A coding exercise

Richard Harter g-rh at cca.CCA.COM
Sat Jul 9 14:20:26 AEST 1988


In article <12378 at mimsy.UUCP> chris at mimsy.UUCP (Chris Torek) writes:
>In article <30563 at cca.CCA.COM> g-rh at cca.CCA.COM (Richard Harter)
>transforms Kevin Kenny's `penultimate grdgen()' by the method I usually
>use (as opposed to essentially mechanical transforms): decide what it
>does, then decide how to do that.

	Hey, I like this.  I think of it as the "what's really going on
here?" approach.  A simple example of this kind of thing is setting up a
loop.  A loop usually looks something like this

	initialize
	loop 
	   process case
	   determine next case
	   exit if no next case
	   end loop

Now the important thing about a loop is -- what is the thing that is to be
done in a single pass through the loop, i.e. what constitutes a case.  Until
that has been clarified the issue of determining the next case is *obscure*.
In the present instance the 'case' may be

(a)	an single distinct set of index values, or
(b)	a primitive action, i.e. altering an index, a 'carry' operation, or
	a action on the set of index values.

The first choice leads to one of the cited programs, the second to a state
machine implementation.

>Something that is important
>is that it *was* a series of mechanical transformations, and one that
>is suitable for embedding within a compiler.  Given the level at which
>the problem was presented, reaching 7A from the original recursive
>version is rather a fair accomplishment.

### Supplied records

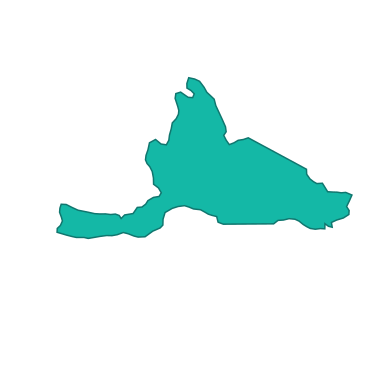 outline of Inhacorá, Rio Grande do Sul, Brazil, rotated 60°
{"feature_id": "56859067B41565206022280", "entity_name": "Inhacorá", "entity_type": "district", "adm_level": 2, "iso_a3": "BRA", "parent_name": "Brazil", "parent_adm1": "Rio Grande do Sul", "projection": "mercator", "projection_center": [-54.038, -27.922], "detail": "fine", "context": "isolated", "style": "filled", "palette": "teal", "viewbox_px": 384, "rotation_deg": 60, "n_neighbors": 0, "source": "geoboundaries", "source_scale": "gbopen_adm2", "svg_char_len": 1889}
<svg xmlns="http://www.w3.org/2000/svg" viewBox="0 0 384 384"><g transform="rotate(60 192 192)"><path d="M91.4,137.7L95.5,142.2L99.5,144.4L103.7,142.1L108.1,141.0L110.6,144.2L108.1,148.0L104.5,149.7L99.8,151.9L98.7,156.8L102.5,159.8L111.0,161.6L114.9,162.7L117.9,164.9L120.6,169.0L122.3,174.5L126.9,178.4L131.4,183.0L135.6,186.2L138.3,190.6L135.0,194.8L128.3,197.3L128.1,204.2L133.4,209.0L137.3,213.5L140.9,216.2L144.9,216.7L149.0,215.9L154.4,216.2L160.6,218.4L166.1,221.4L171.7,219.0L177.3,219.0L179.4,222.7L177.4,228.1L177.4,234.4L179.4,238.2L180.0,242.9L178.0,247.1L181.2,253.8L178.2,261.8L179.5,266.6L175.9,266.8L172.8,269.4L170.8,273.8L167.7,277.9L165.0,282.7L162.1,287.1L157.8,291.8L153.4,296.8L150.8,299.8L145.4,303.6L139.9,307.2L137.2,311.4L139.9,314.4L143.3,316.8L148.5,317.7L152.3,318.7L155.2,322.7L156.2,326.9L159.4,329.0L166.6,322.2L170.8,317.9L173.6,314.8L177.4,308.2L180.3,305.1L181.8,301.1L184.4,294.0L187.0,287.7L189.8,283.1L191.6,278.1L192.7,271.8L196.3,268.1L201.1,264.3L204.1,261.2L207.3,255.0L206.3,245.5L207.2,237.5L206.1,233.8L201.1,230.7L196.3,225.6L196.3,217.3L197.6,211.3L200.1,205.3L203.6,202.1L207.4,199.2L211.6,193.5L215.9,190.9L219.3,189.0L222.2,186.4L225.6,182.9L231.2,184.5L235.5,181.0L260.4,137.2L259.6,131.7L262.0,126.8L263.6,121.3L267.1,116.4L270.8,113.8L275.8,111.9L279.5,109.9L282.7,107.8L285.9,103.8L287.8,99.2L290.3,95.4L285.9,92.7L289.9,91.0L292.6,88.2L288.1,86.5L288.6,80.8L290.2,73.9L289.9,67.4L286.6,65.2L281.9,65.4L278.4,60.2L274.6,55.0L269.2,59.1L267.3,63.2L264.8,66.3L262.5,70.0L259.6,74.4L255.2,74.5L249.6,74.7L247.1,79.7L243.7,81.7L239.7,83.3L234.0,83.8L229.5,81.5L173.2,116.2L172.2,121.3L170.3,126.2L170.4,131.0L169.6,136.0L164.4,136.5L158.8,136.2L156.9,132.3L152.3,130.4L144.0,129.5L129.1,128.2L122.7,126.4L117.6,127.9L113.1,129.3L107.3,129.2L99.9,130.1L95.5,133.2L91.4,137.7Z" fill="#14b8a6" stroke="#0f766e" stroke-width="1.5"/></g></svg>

--

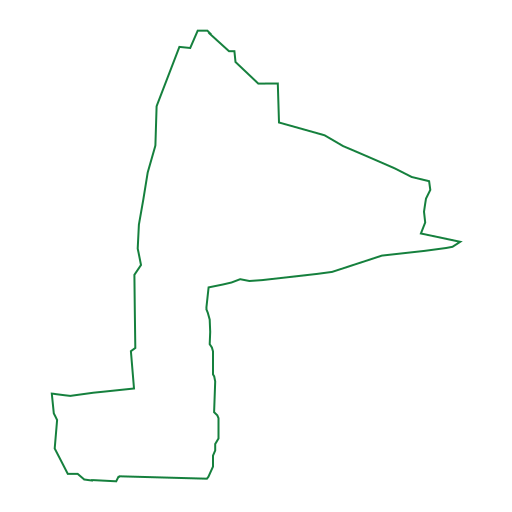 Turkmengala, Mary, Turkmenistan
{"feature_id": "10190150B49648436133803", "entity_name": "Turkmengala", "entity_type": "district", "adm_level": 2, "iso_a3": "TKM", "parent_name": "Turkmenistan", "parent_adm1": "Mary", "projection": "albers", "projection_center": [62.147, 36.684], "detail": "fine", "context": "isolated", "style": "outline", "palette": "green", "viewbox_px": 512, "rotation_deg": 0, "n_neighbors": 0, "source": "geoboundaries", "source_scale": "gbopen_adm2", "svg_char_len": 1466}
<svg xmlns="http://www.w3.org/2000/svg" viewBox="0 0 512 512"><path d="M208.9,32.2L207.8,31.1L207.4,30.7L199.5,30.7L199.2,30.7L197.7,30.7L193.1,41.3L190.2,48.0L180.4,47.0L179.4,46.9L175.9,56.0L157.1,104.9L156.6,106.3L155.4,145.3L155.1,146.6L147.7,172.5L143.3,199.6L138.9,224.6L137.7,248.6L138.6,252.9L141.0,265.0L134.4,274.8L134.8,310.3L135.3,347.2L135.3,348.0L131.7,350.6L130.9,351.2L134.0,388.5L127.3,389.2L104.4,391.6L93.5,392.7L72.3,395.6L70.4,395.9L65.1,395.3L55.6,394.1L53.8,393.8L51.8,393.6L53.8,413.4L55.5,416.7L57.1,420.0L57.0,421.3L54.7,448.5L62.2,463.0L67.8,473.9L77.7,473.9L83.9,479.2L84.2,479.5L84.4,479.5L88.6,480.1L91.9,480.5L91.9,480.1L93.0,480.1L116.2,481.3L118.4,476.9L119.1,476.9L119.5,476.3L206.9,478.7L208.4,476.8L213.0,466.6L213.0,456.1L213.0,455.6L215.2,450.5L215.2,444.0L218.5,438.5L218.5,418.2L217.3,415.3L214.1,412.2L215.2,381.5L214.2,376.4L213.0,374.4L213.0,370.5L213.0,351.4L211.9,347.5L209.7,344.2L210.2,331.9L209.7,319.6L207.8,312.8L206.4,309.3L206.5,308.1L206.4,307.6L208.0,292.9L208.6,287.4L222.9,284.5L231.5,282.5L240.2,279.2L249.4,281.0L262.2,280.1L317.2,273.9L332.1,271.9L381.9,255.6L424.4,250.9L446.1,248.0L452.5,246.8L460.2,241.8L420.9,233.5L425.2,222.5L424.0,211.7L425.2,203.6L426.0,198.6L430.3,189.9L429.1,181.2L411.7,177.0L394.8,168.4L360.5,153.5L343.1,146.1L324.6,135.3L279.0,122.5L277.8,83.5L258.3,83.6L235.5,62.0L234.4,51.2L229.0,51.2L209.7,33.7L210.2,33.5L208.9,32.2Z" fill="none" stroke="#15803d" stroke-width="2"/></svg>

### Short task 1
Return everything in the coding exercise post above, from "Richard Harter g-rh" down to "cca.CCA.COM (Richard Harter)".
### Short task 2
Take the coding exercise post about loops further, starting right after its last sentence.

### Right answer 1
Richard Harter g-rh at cca.CCA.COM
Sat Jul 9 14:20:26 AEST 1988


In article <12378 at mimsy.UUCP> chris at mimsy.UUCP (Chris Torek) writes:
>In article <30563 at cca.CCA.COM> g-rh at cca.CCA.COM (Richard Harter)

### Right answer 2
Quite true.  I was impressed. 

Re the final goto using version, and the hand optimization used to get
to it, Chris remarks

>Actually, many optimising compilers do this internally, too.

This is an important point, which I didn't mention.  If the compiler is
good, an 'optimized' version using goto's may actually compile into less
efficient code.

One final point is that there is a real optimization for this problem,
which is to use an analog of gray code.  For those who aren't familiar
with it, gray code is a way of stepping through the binary integers such
that only one bit changes at each increment.  Example:

	000
	001
	011
	010
	110
	111
	101
	100

(Gray code is quite often used in A/D converters.)  When nlev>2 the numbers
in each column march up and then down with a modification direction rule.
Working this out is a fun problem which I won't spoil for anyone by posting
the code :-).
-- 

In the fields of Hell where the grass grows high
Are the graves of dreams allowed to die.
	Richard Harter, SMDS  Inc.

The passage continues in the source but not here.